Our Father who art in heaven

Chapter 1: Early Memories..

My oldest memory of HIM was seeing my Dad walking from one room to another with an incense stick in his hand. He would step out of his bath wrapped in a white cloth and perform puja. After puja he would take a black colored stick and walk across to all the rooms. I used to find this exercise strangely calming. The rhythmic pattern of his hand movement…..the circle of smoke that used to form in the air….the soothing smell that engulfed the surrounding.  It was a part of my regular routine…a kind of a prayer.
As I grew up another distinct memory nested within the deepest crevice of my heart.  After her daily puja my mother would sit with her hands folded, and tears would roll down her cheek. I used to stand at the edge of the door, silently and watch, as a silent hand reached out to her and comfort her.I still wonder if those tears were of gratitude or complaint. But they rolled down every day…relentlessly.
I think it was because of these early memories that I could never grow up and ask for anything from HIM. Every day when I folded my hands and stood in front of him, words fell short for me. But somewhere deep down I knew that HE knew. And that comforted me. And if ever under pressure I had to ask for something, I felt guilty.




Chapter 2: The Meeting..

It was a regular day. I hurried through the morning chores, packed the lunchbox for my husband and myself and rushed to take a shower.  Once I was dressed, I walked into the ‘puja ghar’ and lighted the incense stick. Suddenly the room around me was filled with thick smoke from the incense. Though the smoke engulfed me, I hardly felt claustrophobic; rather the soothing fragrance of sandalwood calmed my senses. Suddenly the room around me melted into thin air…and I found myself standing in a beautiful garden. Though I couldn’t see the ground beneath my feet I could walk around the heavenly garden. There were flowers around me and some of them were so beautiful that I felt that looking at them for too long would stop my breath. I had no clue where I was. Next thing I know I was doing that most of the people of our generation will do when they are in such a situation (no, I was not google-ing). I reached out for my mobile phone, only to realize that I’m no longer at my home. Now the situation slowly started to sink in. I saw a pristine lake in front of me and walked towards it. I sat down on a bench and my mind raced back.
 “How did I reach here?” I was at home, doing my daily prayer…then how did I land up here?
“What is this place? Though I’ve never been here, I have seen this place. More like, I have experienced this place very closely. Just while I was pondering hard about how I reached this place, I felt a presence around me.
I looked up to see an elderly man sitting across the bench and looking at me. It was the most kindest look I have ever seen (the extra stress is intentional). His eyes were like the huge shady tree that comforts you on a scorching day. I looked baffled, as he smiled as if he knew me since ages. I quickly composed myself, and mumbled, “I think I’m kind of lost here. Any idea where this is?”
On hearing this he laughed. His voice was like the soft gurgle of a flowing waterfall.

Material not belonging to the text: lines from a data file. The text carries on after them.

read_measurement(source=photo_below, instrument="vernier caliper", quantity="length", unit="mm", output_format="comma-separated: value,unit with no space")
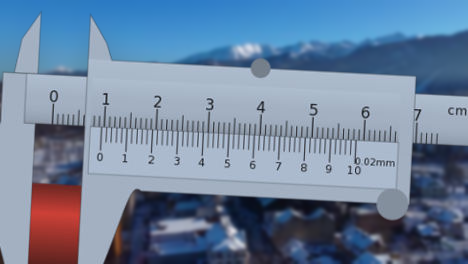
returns 9.5,mm
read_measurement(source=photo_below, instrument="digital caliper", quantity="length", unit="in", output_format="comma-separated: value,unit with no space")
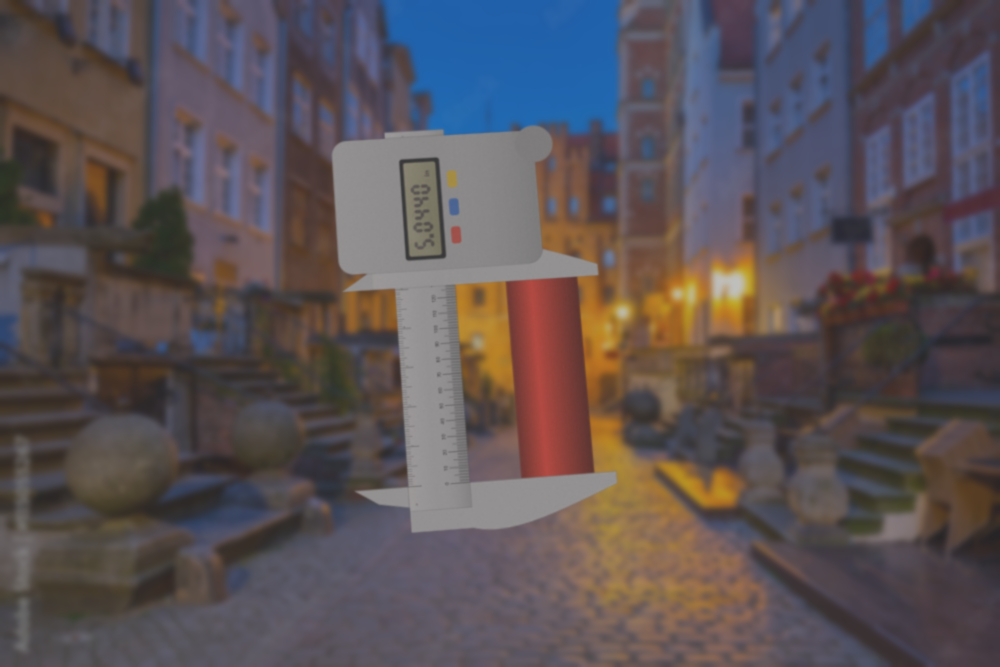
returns 5.0440,in
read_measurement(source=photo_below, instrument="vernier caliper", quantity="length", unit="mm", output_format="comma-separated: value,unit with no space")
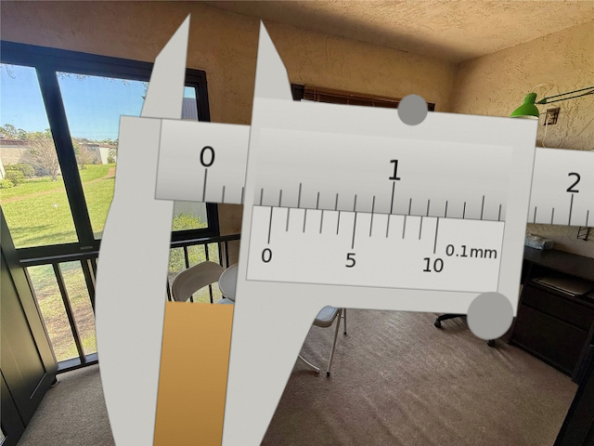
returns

He said, “You mean that you were lost so long, and have finally found your way”. I looked puzzled, and before I could say anything else, he spoke again, “You are in heaven my child, and I’m God”.
I had more than required reasons to laugh him off, but I didn’t. Instead I looked around me, and then looked at the man sitting just inches away from me. It was then I realized why the place looked familiar, this is what I had always imagined heaven would look like.
Then I heard him speak, “How are you doing, my child?” I looked up; tears were swelling in my eyes.  “Is there anything you want to tell me”, he added.
The tears rolled down.
My heart was almost bursting out of its seams. At that point there was so much to ask for, so many requests to make, so many questions to be answered, and I didn’t know where to start from. But when I spoke, all I could say was, “How are you doing? Please take care of yourself.”
He took my hands in his, and smiled. This time I saw tears in HIS eyes.